Ritenendosi soddisfatti per aver trovato ben due modelli convincenti per il Marchingegno1, ho proposto loro anche il n° 2 (video). In questo caso ci sono due cannucce infilate come sempre parallele l’una all’altra, con l’estremità ricurva, come due L rovesciate, G, una gialla l’altra rossa. Dopo poche prove si trova che le parti alte delle due G puntano sempre nella stessa direzione anche dopo diversi giri, senza nessuno sfasamento. Immediatamente alcuni bambini si sono ricordati del modello a del marchingegno precedente, che era perfettamente valido.

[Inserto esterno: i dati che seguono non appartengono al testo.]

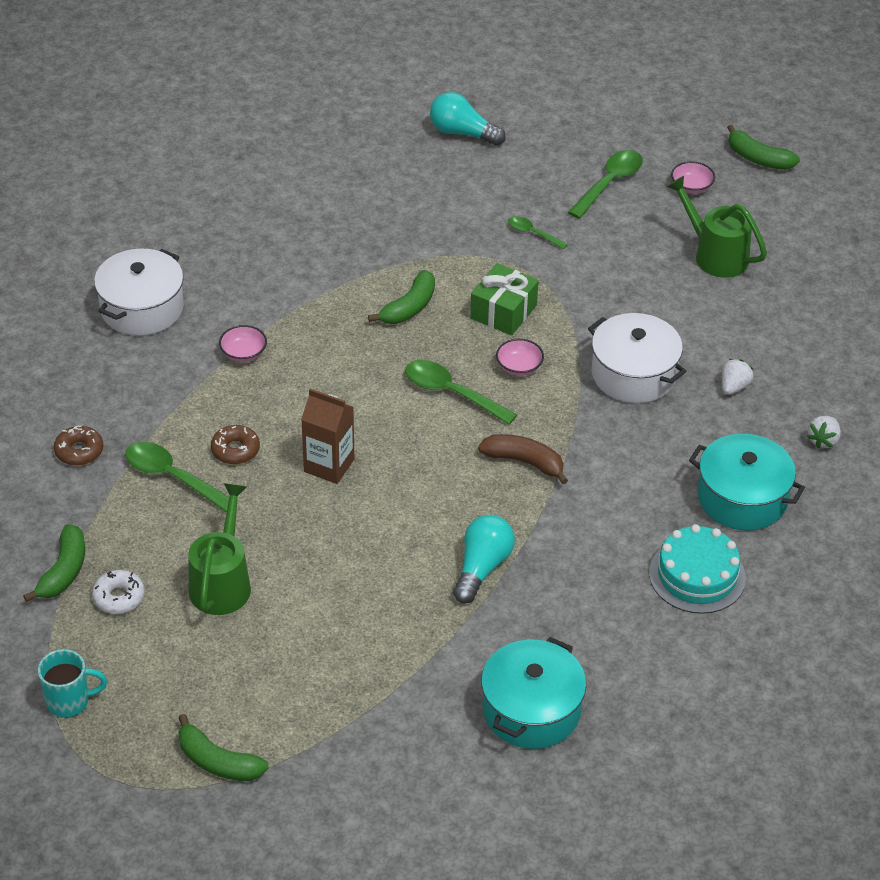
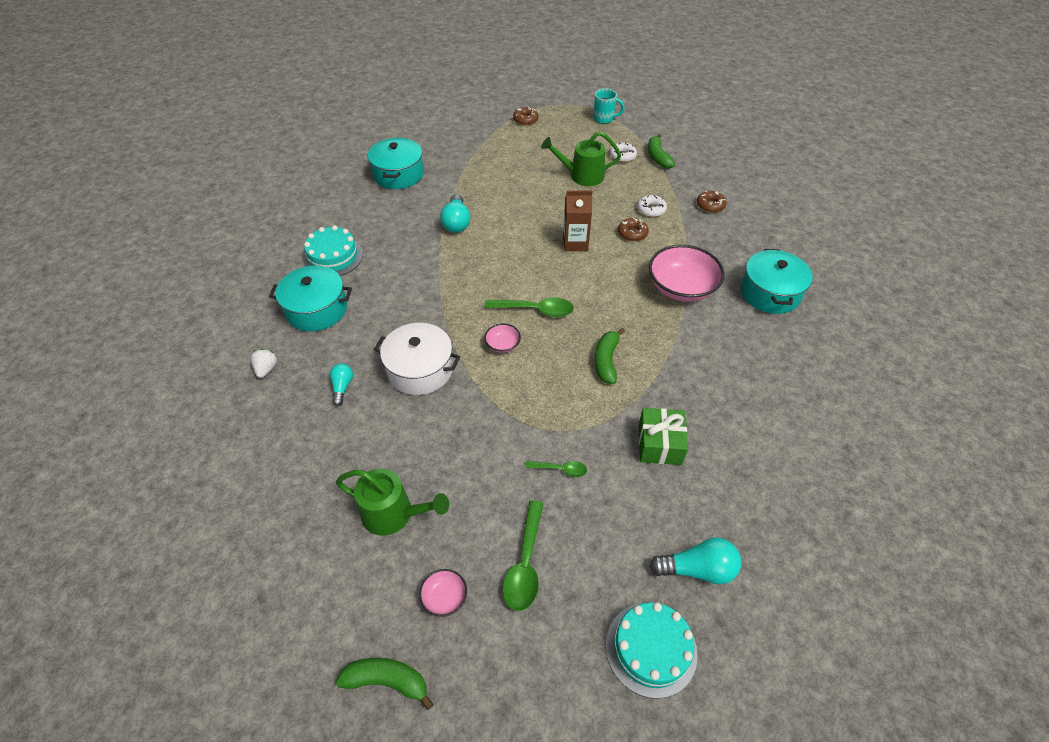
camera: 155 degrees right, 5 degrees up
(69, 701) = (604, 119): turquoise mug -> turquoise mug turned 135 degrees counterclockwise
(142, 308) = (770, 293): white pot -> turquoise pot
(172, 477) = (651, 210): green spoon -> white donut
(217, 761) = (525, 120): green banana -> brown donut
(222, 582) = (581, 176): green watering can -> green watering can turned 105 degrees clockwise
(243, 353) = (681, 288): pink bowl -> pink bowl, size x2.19
(503, 312) = (539, 384): green gift -> green gift (659, 444)
(524, 462) = (464, 284): brown banana -> none
(539, 108) = (651, 649): none -> turquoise cake
(734, 387) = (342, 387): white strawberry -> turquoise light bulb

Cinghia elastica disposta ad anello su due rotelle (i bambini non conoscevano il termine carrucole) di uguali dimensioni.

Questo è un esempio di come anche i modelli imperfetti non vanno mai “buttati”, poiché potrebbero tornare utili in altre situazioni.

 

I modelli sono sempre perfezionabili

Una volta verificato che il modello a riproduceva tutti gli esperimenti “standard” sul marchingegno 2 (rotazioni concordi di entrambe le aste) ho suggerito ai bambini di mettere alla prova l’idea dell’elastico, con un altro esperimento: teniamo bloccata un’asta mentre cerchiamo di ruotare l’altra. Cosa deve succedere se c’è un elastico?

Il modello si usa per fare una previsione in una situazione nuova.

 La risposta è semplice: la rotazione dovrebbe incontrare un po’ di resistenza, poiché l’elastico si metterebbe in tensione per l’attrito, ma alla fine si dovrebbe riuscire a far ruotare un’asta tenendo ferma l’altra; inoltre, rilasciandola, questa dovrebbe avere una certa tendenza a tornare indietro. Proviamo e otteniamo questo risultato: se un’asta è bloccata l’altra non riesce a muoversi affatto. Ha un minimo di gioco avanti e indietro, ma non ruota.

Come possiamo modificare il modello in modo da contemplare anche questo fatto sperimentale inatteso?

Dopo un breve momento di blocco ho suggerito ai bambini di pensare alla bici. Immediatamente qualcuno ha suggerito di sostituire l’elastico con una catena. Quindi si giunge a un modello e formato da due ruote dentate uguali unite da una catena, come per una bici. Tutto questo è molto bello, affascinate e funziona, ma… non è ciò che sta nella scatola. Il percorso sui marchingegni per questa volta si chiude qui, con questo dubbio amletico, molto simile a quelli che ci regala la scienza.